ACA premiums to more than double without enhanced subsidies
Some things you didn’t know:
- Everyone on a “group insurance” plan (e.g. employer insurance) was already protected from pre-existing condition exclusions since HIPPA in 1996. HIPPA, however, did not protect the small individual market (about 6% of insured then). A majority of US states enacted their own protections. Thus, the ACA’s pre-X protections applied to a small part of the insurance market. Most people were already protected.
- The ACA has its own form of pre-existing condition exclusion in the form of a waiting period. If you are uninsured on January 30th, then get diagnosed with a medical condition, you cannot sign up for insurance until January 1st of the following year. This is known as a pre-existing condition waiting period.
- The ACA merged, ultimately, all 35 state-run “high risk insurance pools” having very expensive patients, into the tiny individual market. In addition, 25% of the “uninsured” in 2014 had pre-existing conditions. Some portion of those ended up in the tiny individual market. The effect was to turn the individual market into a high risk/high-cost insurance pool.
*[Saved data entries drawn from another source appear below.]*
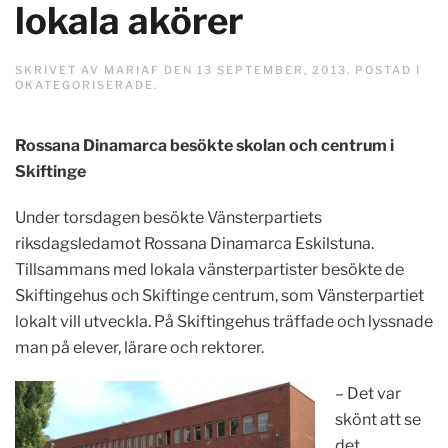
lokala akörer
SKRIVET AV
MARIAF
DEN
13 SEPTEMBER, 2013
. POSTAD I
OKATEGORISERADE
.
Rossana Dinamarca besökte skolan och centrum i
Skiftinge
Under torsdagen besökte Vänsterpartiets
riksdagsledamot Rossana Dinamarca Eskilstuna.
Tillsammans med lokala vänsterpartister besökte de
Skiftingehus och Skiftinge centrum, som Vänsterpartiet
lokalt vill utveckla. På Skiftingehus träffade och lyssnade
man på elever, lärare och rektorer.
– Det var
skönt att se
det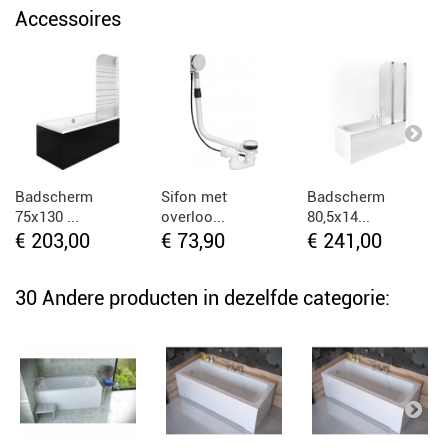
Accessoires
Badscherm
Sifon met
Badscherm
75x130 ...
overloo...
80,5x14...
€ 203,00
€ 73,90
€ 241,00
30 Andere producten in dezelfde categorie: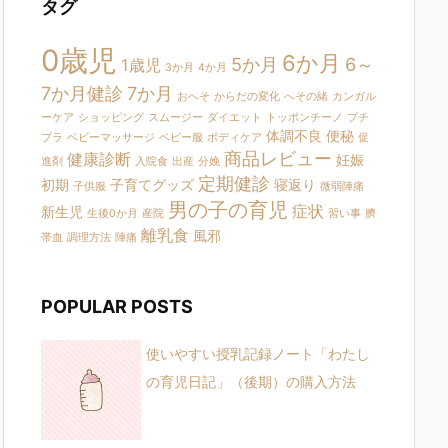
タグ
0歳児
6か月
5か月
6～
1歳児
3か月
4か月
7か月健診
7か月
おへそ
からだの変化
へその緒
カンガル
ーケア
ショッピング
スムージー
ダイエット
トッポンチーノ
プチ
体調不良
便秘
プラ
ベビーマッサージ
ベビー服
ボディケア
促
商品レビュー
健康診断
妊娠
進剤
入院食
出産
分娩
定期健診
初期
子育てグッズ
寝返り
子供服
微弱陣痛
男の子の育児
症状
新生児
生後0か月
産院
習い事
臍
離乳食
風邪
帯血
調理方法
陣痛
POPULAR POSTS
使いやすい授乳記録ノート「わたし
の育児日記」（後期）の購入方法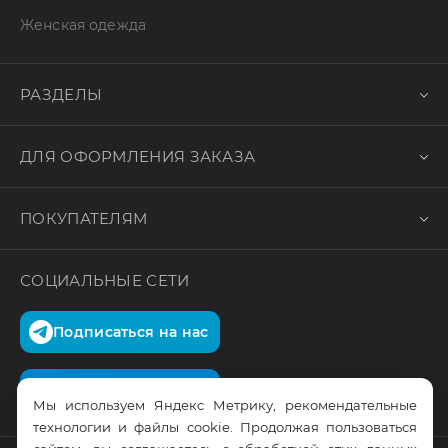
Женская одежда
РАЗДЕЛЫ
ДЛЯ ОФОРМЛЕНИЯ ЗАКАЗА
ПОКУПАТЕЛЯМ
СОЦИАЛЬНЫЕ СЕТИ
Подписаться на нас
Подписаться на нас
Мы используем Яндекс Метрику, рекомендательные
технологии и файлы cookie. Продолжая пользоваться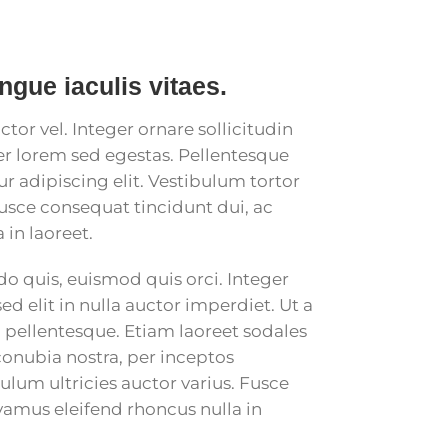
ngue iaculis vitaes.
tor vel. Integer ornare sollicitudin
er lorem sed egestas. Pellentesque
r adipiscing elit. Vestibulum tortor
Fusce consequat tincidunt dui, ac
 in laoreet.
quis, euismod quis orci. Integer
d elit in nulla auctor imperdiet. Ut a
o pellentesque. Etiam laoreet sodales
conubia nostra, per inceptos
ulum ultricies auctor varius. Fusce
ivamus eleifend rhoncus nulla in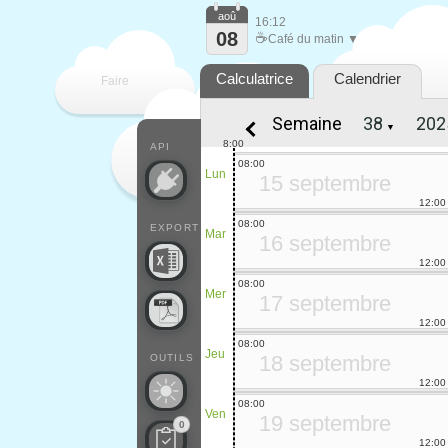
aoû
16:12
08
☕
Café du matin ▼
Calculatrice
Calendrier
Faire
Semaine
▼
que
8:00
API
08:00
Lun
15 septembre
12:00
08:00
EXPORT
Mar
16 septembre
12:00
08:00
Mer
17 septembre
12:00
08:00
Jeu
18 septembre
OUTILS
12:00
08:00
Ven
19 septembre
0
12:00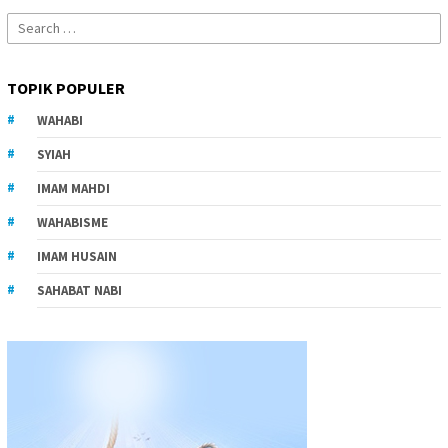
Search
for:
TOPIK POPULER
WAHABI
SYIAH
IMAM MAHDI
WAHABISME
IMAM HUSAIN
SAHABAT NABI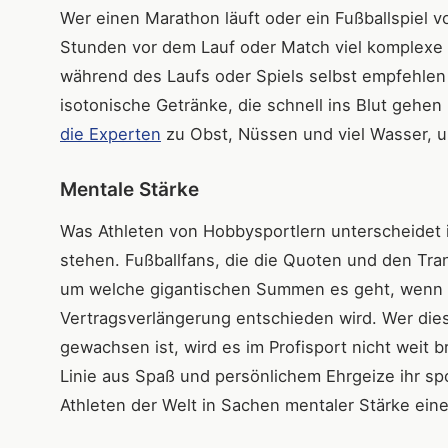
Wer einen Marathon läuft oder ein Fußballspiel v
Stunden vor dem Lauf oder Match viel komplexe
während des Laufs oder Spiels selbst empfehlen 
isotonische Getränke, die schnell ins Blut geh
die Experten
zu Obst, Nüssen und viel Wasser, u
Mentale Stärke
Was Athleten von Hobbysportlern unterscheidet i
stehen. Fußballfans, die die Quoten und den Tr
um welche gigantischen Summen es geht, wenn S
Vertragsverlängerung entschieden wird. Wer dies
gewachsen ist, wird es im Profisport nicht weit b
Linie aus Spaß und persönlichem Ehrgeize ihr sp
Athleten der Welt in Sachen mentaler Stärke ein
- How high cost? On our last year on the ACA, a “Bronze” plan (lowest level) cost us about $2,000 per month (if unsubsidized) with a $19,200 per year family deductible. That means we are on the hook, out of pocket, for major costs up to $19,200 per year. This is not the type of insurance you are accustomed to with a group insurance policy. Instead, the ACA became very expensive “catastrophic” only coverage and nothing like the sales pitch made back in 2010 when the ACA was passed.
- Even with subsidies, the deductibles are so high as to make the insurance coverage worthless for anything but a major catastrophic medical event.
- THE ACA HAS BEEN A TOTAL FAILURE BUT NO ONE IN CONGRESS CARES AND NO ONE THERE WILL MAKE ANY SERIOUS ATTEMPT TO FIX IT.